Following an acquisition, an acquirer is required by Accounting Standards Codification Topic 805, Business Combinations and International Financial Reporting Standard 3, Business Combinations to record the fair value of the assets acquired and liabilities assumed when setting up an opening balance sheet for an acquired entity. One category of assets is amortizable identifiable intangible assets. While not an intangible asset itself, the value of an assembled workforce (a contributory asset) affects the value of certain amortizable intangible assets.

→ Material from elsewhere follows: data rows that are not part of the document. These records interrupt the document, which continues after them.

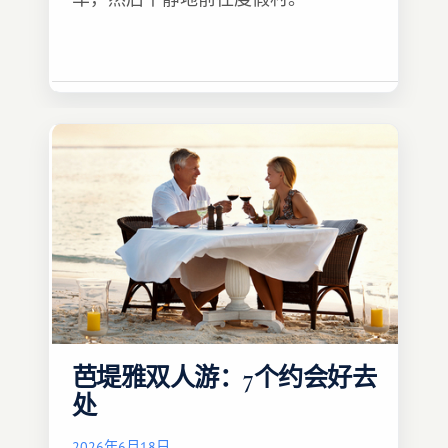
芭堤雅双人游：7个约会好去
处
2026年6月18日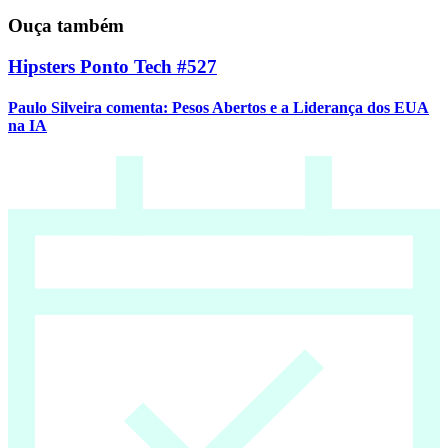
Ouça também
Hipsters Ponto Tech #527
Paulo Silveira comenta: Pesos Abertos e a Liderança dos EUA
na IA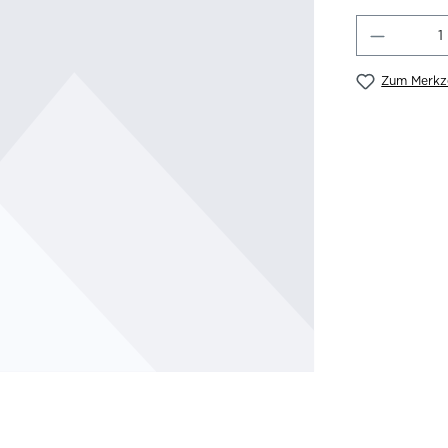
Produkt
Zum Merkze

The value of an assembled workforce is the cost to recruit and train a workforce to replace the service capacity of the one that has been acquired. But current calculations often have limitations. The assumptions acquirers use for recruiting and training costs typically do not reflect market data. And since consideration of market data is used in other aspects of acquisition accounting, it being omitted here often leads to under- or overvaluation of the assembled workforce valuation and, hence, amortizable intangible assets.
Towers Watson works with clients* and their current processes and advisors to bring our global market data and rigorous measurements to bear to create an informed assembled workforce.
Our assembled workforce services include:
- Aligning jobs
- Defining recruitment and training costs
- Incorporating company and market data
- Selecting assumptions and performing valuations
*Towers Watson works with companies’ current advisors as third-party specialists (as specified in AICPA Valuation Standards) to provide more robust inputs to their valuations.